One thing is for sure when growing plants indoors from seeds: these are pretty friggin’ delicate babies. It took me some trial and error to get things flowing properly – as well as gathering some tips along the way from a few, more wise bloggers. Here are some tips based on this combined knowledge: 

Before you start: 

  • Do not use old or improperly-stored seeds. Store seeds in a cool, dry setting to extend shelf life. They do expire! 
  • The same applies for your soil. Make sure to use fresh soil as old soil tends to go into dormancy. Also, be sure to wash any pots you may be reusing.  

I used soil pods for my seeds, so any advice is based off that experience. 

Once you’re ready to plant your seeds: 

  1. Make sure to follow the seed packet for instructions on planting. If you don’t have instructions, cover the seeds with 2-3 times the seed size in soil. This really could be make-or-break, so try to be precise! If planted too deep, seedlings might run out of energy before they are unearthed. If not deep enough, seeds might dry out before germinating*.
  1. Do not over water the lil guys. Overwatering prevents the plant from accessing oxygen. Moisten (not soak!) the soil and let it dry out a bit before re-moistening. Overwatering also is a leading cause of growth stunts in the early stages.  
  1. Be patient. They all grow at their own pace. You might see sprouts from one pod on Tuesday, and not the other until next week Thursday. Don’t give up on the pods too quickly! There is nothing more satisfying than seeing a new leaf begin sprouting.

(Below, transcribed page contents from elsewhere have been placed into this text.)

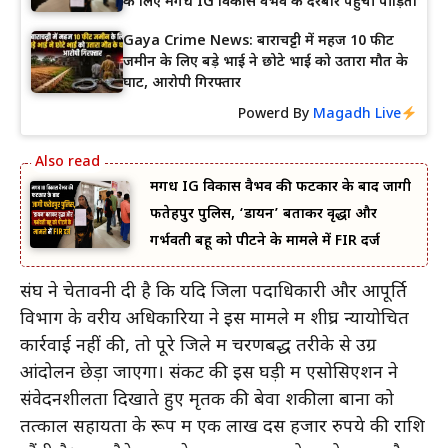
के लिए मगध IG विकास वैभव के दरबार पहुंची पीड़िता
Gaya Crime News: बाराचट्टी में महज 10 फीट
जमीन के लिए बड़े भाई ने छोटे भाई को उतारा मौत के
घाट, आरोपी गिरफ्तार
Powerd By
Magadh Live
मगध IG विकास वैभव की फटकार के बाद जागी
फतेहपुर पुलिस, ‘डायन’ बताकर वृद्धा और
गर्भवती बहू को पीटने के मामले में FIR दर्ज
संघ ने चेतावनी दी है कि यदि जिला पदाधिकारी और आपूर्ति
विभाग के वरीय अधिकारियों ने इस मामले में शीघ्र न्यायोचित
कार्रवाई नहीं की, तो पूरे जिले में चरणबद्ध तरीके से उग्र
आंदोलन छेड़ा जाएगा। संकट की इस घड़ी में एसोसिएशन ने
संवेदनशीलता दिखाते हुए मृतक की बेवा शकीला बानों को
तत्काल सहायता के रूप में एक लाख दस हजार रुपये की राशि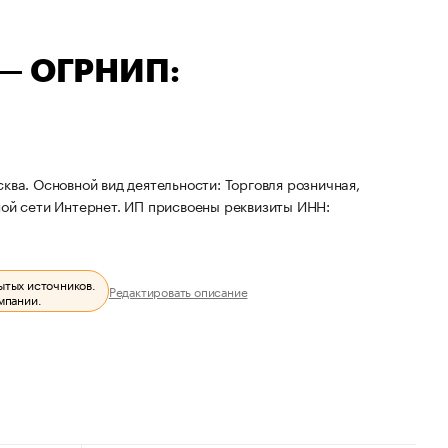
 — ОГРНИП:
ква. Основной вид деятельности: Торговля розничная,
й сети Интернет. ИП присвоены реквизиты ИНН:
ытых источников.
Редактировать описание
мпании.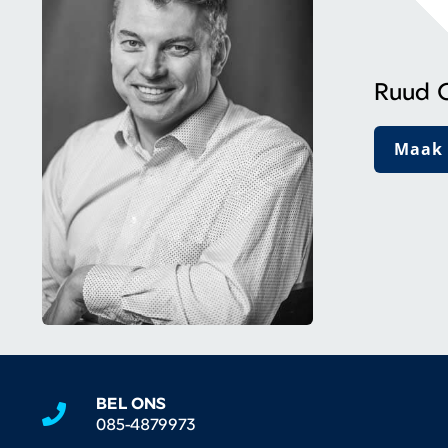
Ruud 
Maak 
BEL ONS
085-4879973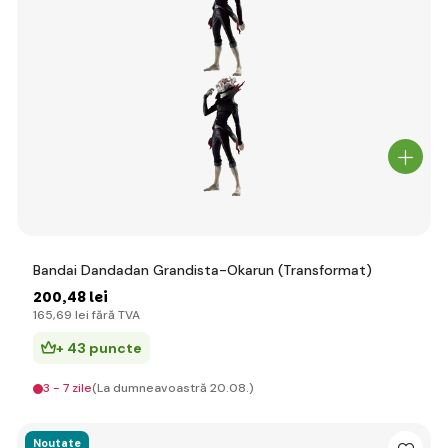
Bandai Dandadan Grandista-Okarun (Transformat)
200
,48 lei
165
,69 lei
fără TVA
+ 43 puncte
3 - 7 zile
(La dumneavoastră 20.08.)
Noutate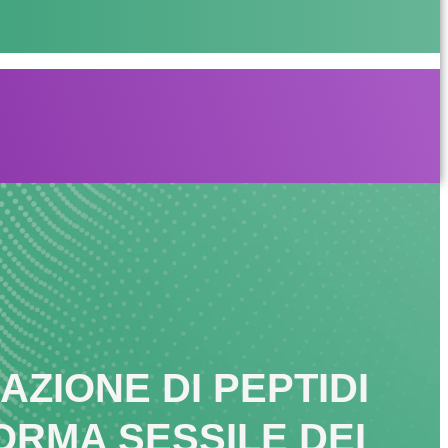
ZIONE DI PEPTIDI
FORMA SESSILE DEI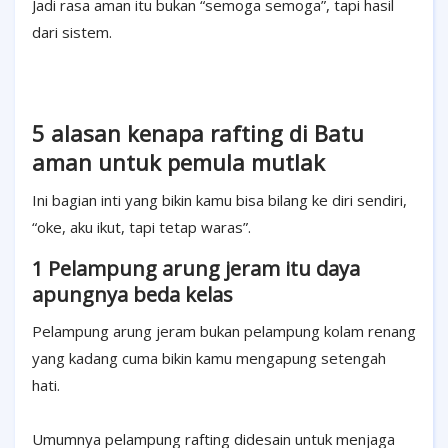
Jadi rasa aman itu bukan “semoga semoga”, tapi hasil
dari sistem.
5 alasan kenapa rafting di Batu
aman untuk pemula mutlak
Ini bagian inti yang bikin kamu bisa bilang ke diri sendiri,
“oke, aku ikut, tapi tetap waras”.
1 Pelampung arung jeram itu daya
apungnya beda kelas
Pelampung arung jeram bukan pelampung kolam renang
yang kadang cuma bikin kamu mengapung setengah
hati.
Umumnya pelampung rafting didesain untuk menjaga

Plants are not (guaranteed to be) ready to make any moves until they are at least 3” in height. Whenever I took out any seedlings from their little incubator before this, it was highly unlikely they would continue growing. 

Setting Your Seedlings Up For Success 

In the initial years after moving from a tiny, green town to a larger, concrete city, I had constant allergies which seemed to appear out of no where. I realized after (- yes, a recurring theme in my life! -) that my body just needed gradual exposure to adapt to the new air quality.

Plants are just like this when moving from indoor to outdoor life. There is a whole new palette of elements for them to navigate! Seedlings need to adjust to new settings, just like humans. This is why hardening** them is crucial! 

You may have noticed in the past your seedlings were becoming long and stringy and not growing properly. These seedlings are struggling to reach for the sun! However, when you put them outside, they quickly wilt and die. They are typical teenagers and don’t know what they want yet. Place them in a sunny area but do not plant them permanently outside just yet. 

It is so important to harden your seedlings before planting them outside for good – especially if you live somewhere with varying weather conditions.

To do this, bring your seedlings outside for a few hours a day so they gain some familiarity to the elements. Start slowly, maybe in a shaded area with little to no wind. Ease your way up to a time period between direct sun contact to sunset. Eventually, you’ll be able to have a full-fledged outdoor plant that’s set up for success. 

* Basically, entering the growth stage. 

** AKA toughening those babies up. 

One thought on “How Not To Kill Your Seedlings

  1. These tips are so helpful. I will have a garden in the future and I’m looking forward to planting some edible plants there. I will for sure look back into this post and follow your advice. Thank you for sharing!